Leçons du conflit géorgien pour l’Europe de la Défense. 1ère Esquisse
(B2) 1° L'Europe de la défense (PESD) : un galon de plus ? Dans l'affaire géorgienne, l'Otan est apparue, ici, discréditée. Trop partiale, reflétant trop le point de vue américain. L'exemple théorique, jusqu'ici, cité dans plusieurs séminaires sur la défense est devenu réalité, dans le conflit russo-géorgien : 1) l'Onu est paralysée son fonctionnement intergouvernemental et multinational et l'antagonisme russo-américain (comme un retour au scénario classique de la guerre froide); 2) l'Otan est neutralisée par son statut de quasi-belligérant ; 3) Les autres organisations régionales (Osce, Conseil de l'Europe...) n'ont pas de moyens d'intervention autre que la parole ou le droit (donc pas de moyens militaires). Seule reste ainsi en scène l'Union européenne dont l'absence de pensée unique en matière de politique étrangère - si souvent décriée- est ici un gage de sa capacité à intervenir. Non pas parce qu'elle est neutre - une organisation politique n'est pas neutre -, mais parce qu'elle se doit d'être impartiale, du fait de ces différences de sensibilité internes. Une Union qui a prouvé dans le passé cependant qu'elle avait quelques capacités (même si elles sont limitées) d'intervention militaire (Tchad), militaro-civile (Kosovo) ou de surveillance des frontières (Transnistrie-Moldavie-Ukraine). Ce qu'on appelle la politique européenne de défense et de sécurité (PESD). Du coup, les priorités de la présidence française en matière de défense (lire interview de H. Morin) retrouvent quelque lustre, notamment celui de renforcer les capacités de planification de l'Etat-Major de l'UE. NB : on peut remarquer, avec un peu d'ironie, que parmi ceux qui réclament à corps et à cri une force de maintien de la paix, plus militaire, figure un des pays les moins enclins à soutenir l'Europe de la défense (les Britanniques) ou ceux qui ont très peu de moyens à fournir (les Baltes).
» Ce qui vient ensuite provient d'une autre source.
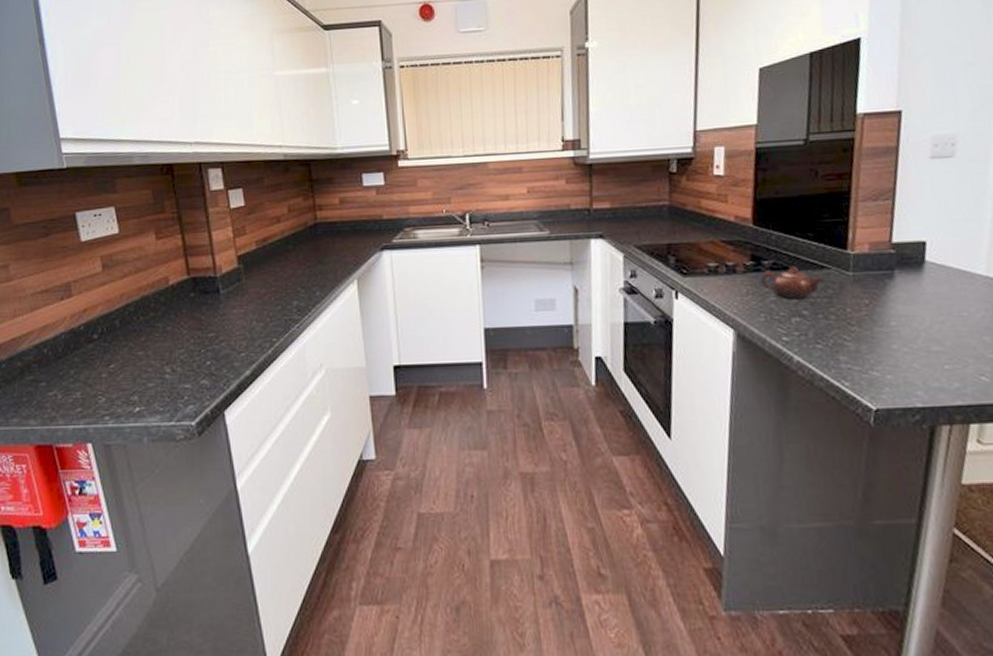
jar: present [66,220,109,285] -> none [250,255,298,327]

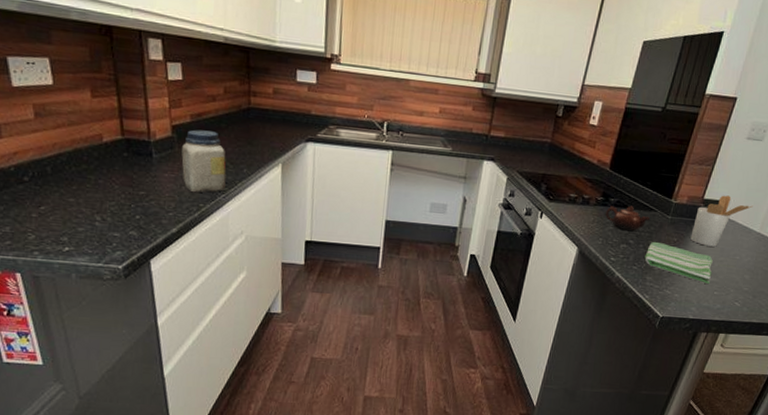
jar: none [250,255,298,327] -> present [181,129,227,193]
dish towel: none [829,307,934,357] -> present [644,241,713,285]
utensil holder: none [886,233,967,304] -> present [690,195,753,247]

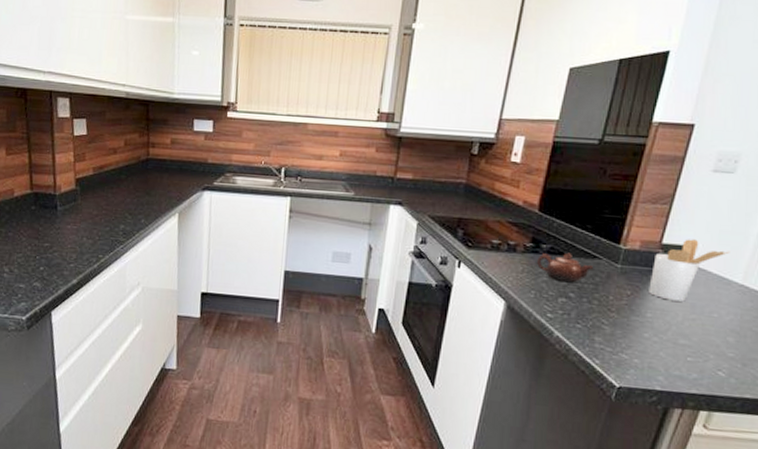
jar: present [181,129,227,193] -> none [83,182,125,244]
dish towel: present [644,241,713,285] -> none [590,294,682,349]

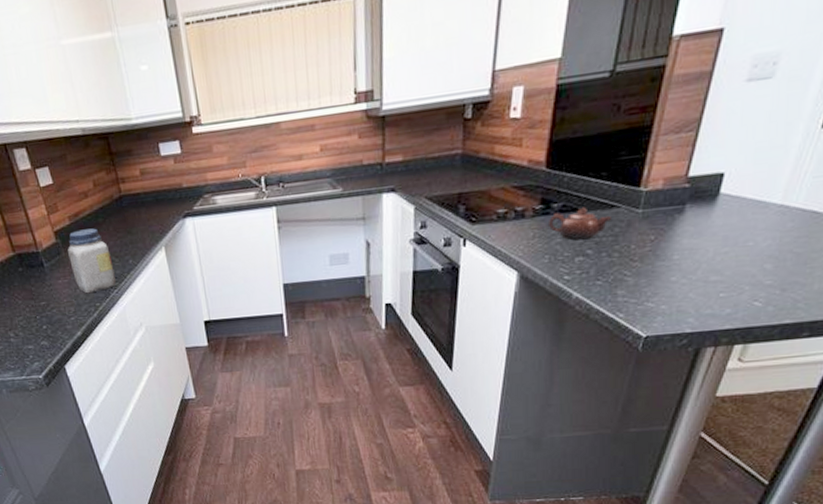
jar: none [83,182,125,244] -> present [68,228,116,294]
utensil holder: present [648,239,730,302] -> none [674,164,768,238]

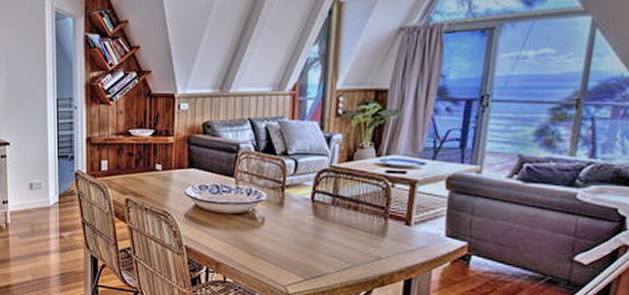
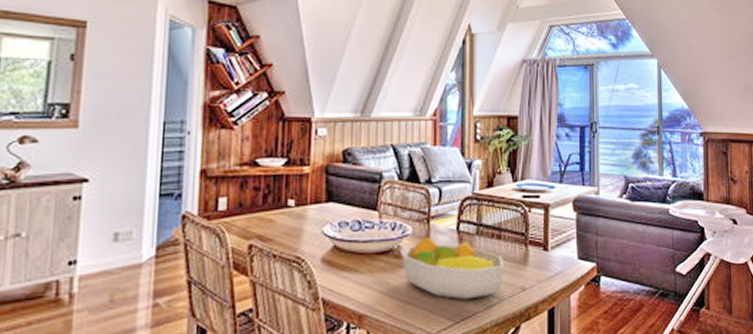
fruit bowl: none [257,203,360,262] -> present [402,236,505,300]

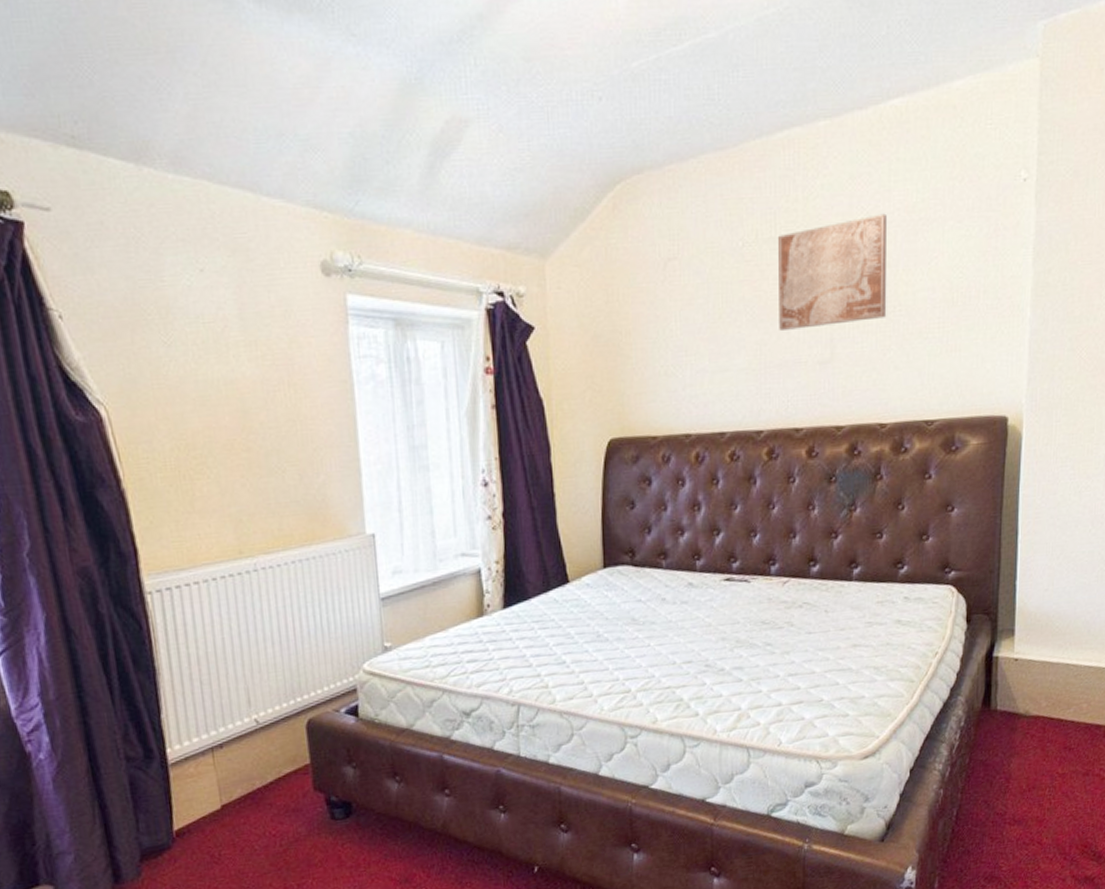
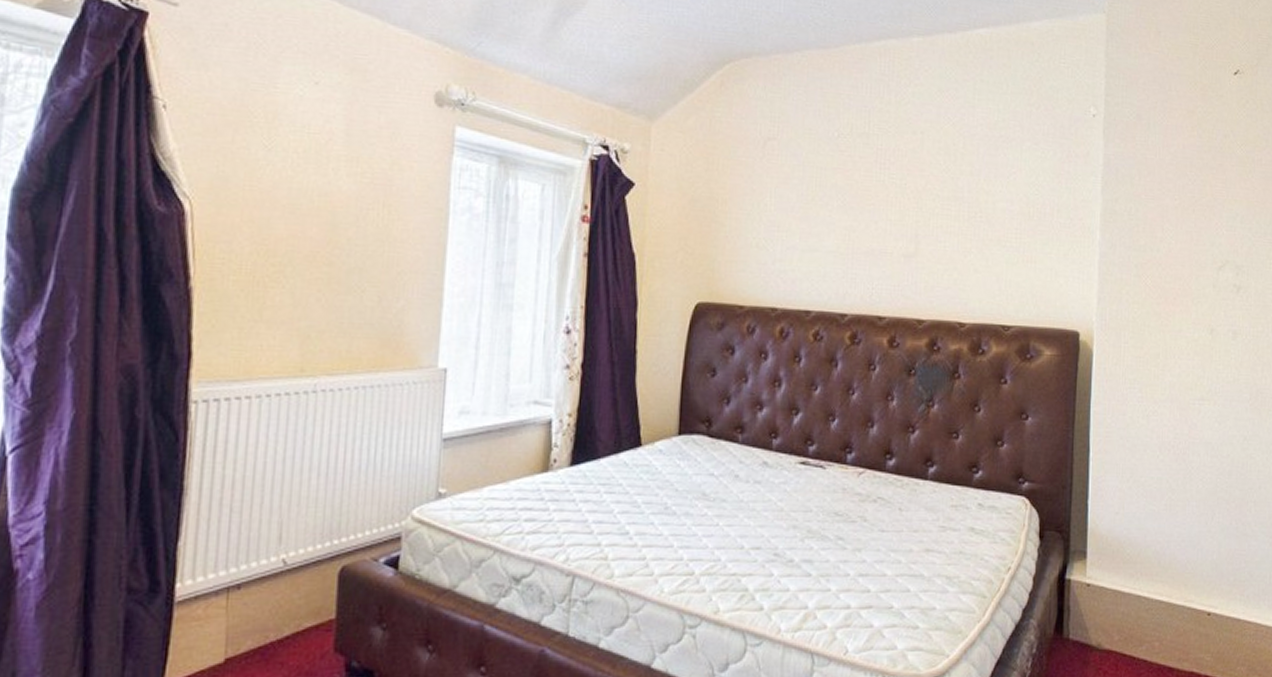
wall art: present [778,213,887,330] -> none [868,126,971,222]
2° L'adhésion de la Géorgie et de l'Ukraine à l'Otan : pas pour demain ? Deux points de vue peuvent s'opposer. Soit on justifie - a priori - l'utilité plus que jamais de faire adhérer ces deux pays à l'Otan, le plus rapidement possible, pour les protéger d'une nouvelle "agression" russe. Soit au contraire, c'est le réal politisme qui parle. "Il faut comprendre que sur ce continent, il y a nous et la Russie" expliquait à son entrée au Conseil des Ministres exceptionnel du 13 août, le ministre luxembourgeois des Affaires étrangères, évoquant ainsi publiquement ce que chacun pense tout bas : un partage des zones d'influence. Tendance : L'Otan étant un organisme où l'unanimité est nécessaire pour une adhésion, la deuxième option semble plus réaliste.
3° Le bouclier antimissile : à compléter d'urgence ? C'est sans doute la conséquence la plus rapide. Là aussi deux points de vue peuvent s'opposer. D'un coté, on peut dire que l'utilité du bouclier anti-missile est plus que jamais importante aujourd'hui, non pas dans sa version "protection contre l'Iran" mais "protection contre le voisin russe". Polonais et Américains ont intérêt à faire taire leurs divergences. D'autant plus rapidement que les élections approchent aux Etats-Unis et qu'un changement de majorité pourrait amener un changement de priorité. De l'autre, on pourrait dire : ne fachons pas nos amis russes, une fois de plus, et abandonnons ce projet. Tendance : le bouclier antimissile étant un projet uniquement américain, où la décision n'est pas multilatérale, mais bilatérale, c'est la première option qui semble plus plausible. Un point de vue qui semble se vérifier sur le terrain (voir autre article).
Autre conséquence, l'augmentation des budgets militaires. Déjà les Russes ont indiqué que ce budget devrait être revu à la hausse. Plusieurs milliards de roubles, selon le quotidien Vedomosti. Il faut prévoir l'achat de drones - dont l'armée russe manque - et de missiles Topol pour assurer son autonomie stratégique. Le conflit avec la Géorgie a montré combien les Géorgiens avaient un meilleur armement selon les Russes. Rien que l'équipementet la modernisation des troupes présentes dans le Caucase couterait 1,382 milliard d'euros. Tendance : de cette nouvelle relance de la course aux armements, il n'est pas sûr que les Américains sortent vainqueurs, comme ils en étaient sortis de la précédente.